Dead Weight

| 17 Feb 2015 | 02:15

    On a Clear Day

    Directed by Gaby Dellal

    On a Clear Day makes you wish The Full Monty never existed. Which isn't to say that the latter was worthless: Director Peter Cattaneo's comedy about laid-off blue collar workers-turned-amateur male strippers was a lot of fun. The lovable riff on gender relations was at once light and substantive and contained a hopeful (but not treacly) message that men could still be men even after losing their jobs and embracing a new gig that required them to serve as bearish faux sex-objects for women. Perhaps unfortunately, that film's unexpected worldwide box-office success stoked a gold rush mentality in Great Britain, Australia and here, leading to a never-ending procession of self-actualization comedies which-whatever their plot differences-seem like knockoffs in retrospect: Waking Ned Devine, Billy Elliott and the like. Here we are, almost a decade later, suffering through the dregs of the knockoffs, the worst of which might be On a Clear Day, a Scottish comedy-drama about an unemployed shipyard foreman with "Big Dreams" that's so calculating yet inept that your mind wanders from the action onscreen and envisions winsome male strippers being fed into the gears of industrial machinery. I'm sure writer Alex Rose and director Gaby Dellal meant well, but that doesn't count for much in a film where almost nothing goes right.

    The magnificent actor-filmmaker Peter Mullan turns in the first bad performance I can recall him giving. Here, he's Frank Redmond: unemployed shipbuilder and still-grieving father of a son who drowned decades earlier who now dreams of swimming the English Channel. Nine-tenths of Mullan's acting consists of scrunching up his face to telegraph "depression"; the remaining tenth is subdivided between rueful smiles, manic motion and disoriented glancing about (to convey the idea that Frank is "lost").

    The reliably superb Brenda Blethyn, as Frank's wife Joan, comes off as a dithering budgie. As Frank's perennially upbeat, young ex-coworker Danny, Lord of the Rings co-star Billy Boyd overplays the character's sunny-side-up personality so relentlessly that for the first half-hour, I mistakenly assumed he was developmentally disabled.

    Even small roles that have "scene stealer" written all over them are so weirdly misjudged that it's as if you're watching a film made by space robots that landed on earth last week. Local fish-and-chips shop owner Chan (Benedict Wong), for instance, is initially presented as a stoic near-mute who stands there and suffers while racist customers mock him and a potato deliveryman unceremoniously drops bags of produce on his floor with such force that they split open.
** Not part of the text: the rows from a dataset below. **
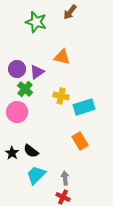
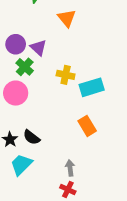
orange triangle: (62, 57) -> (67, 18), moved, turned 36
purple triangle: (37, 72) -> (38, 48), turned -42
cyan trapezoid: (36, 175) -> (21, 165), moved

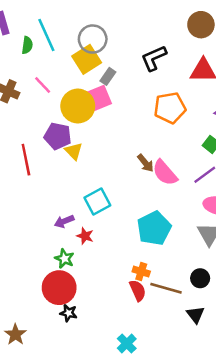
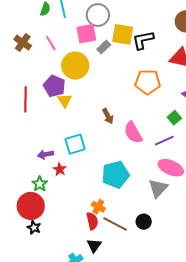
yellow square: (87, 59) -> (123, 34), moved, turned 30
pink square: (98, 98) -> (86, 34), moved
brown arrow: (145, 163) -> (108, 116), moved
black triangle: (195, 315) -> (94, 245), moved

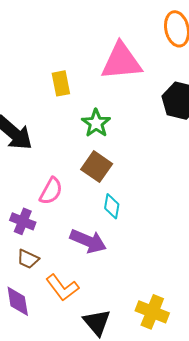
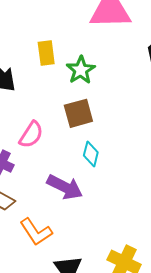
yellow rectangle: (61, 83) -> (46, 53), moved
brown square: (97, 167) -> (78, 113), turned 36

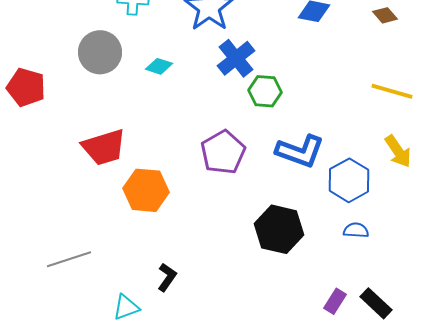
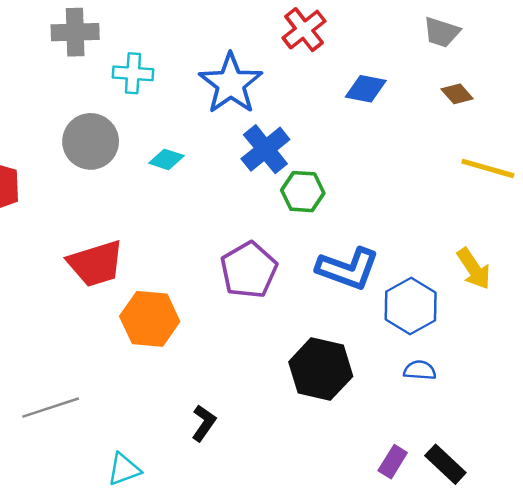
yellow line: (392, 91) -> (488, 168), moved
black L-shape: (167, 277) -> (204, 423), moved

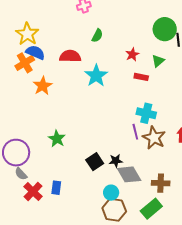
Soon after, we learn that he's not only fluent in English but can recite plot-relevant poems at the drop of a hat.

    Add in consistently dull compositions, pointlessly frenetic camerawork, a cutesy score that sighs and chuckles on your behalf and a script that underscores every salient thematic point with a fat-tipped Sharpie ("You got made redundant," another co-worker warns Frank. "You should face up to it like everyone else."), and you're looking at an early candidate for the title of the year's crappiest foreign film picked up by a major distributor (Focus Features, a subdivision of NBC Universal, coming off the success of Brokeback Mountain).

    Midway through the picture, in a sequence where Danny falls off a boat during a practice outing for Frank's English Channel run, I found myself wishing Danny's buddies would accidentally run over him in their rescue attempt, sending his propeller-severed noggin spiraling into the briny deep and transforming the latest Full Monty spawn into a cover-up psychodrama modeled on the fishing trip section of Short Cuts. Anything would have been preferable to Dellal's chosen course-which leaves a lot of fine actors lost at sea.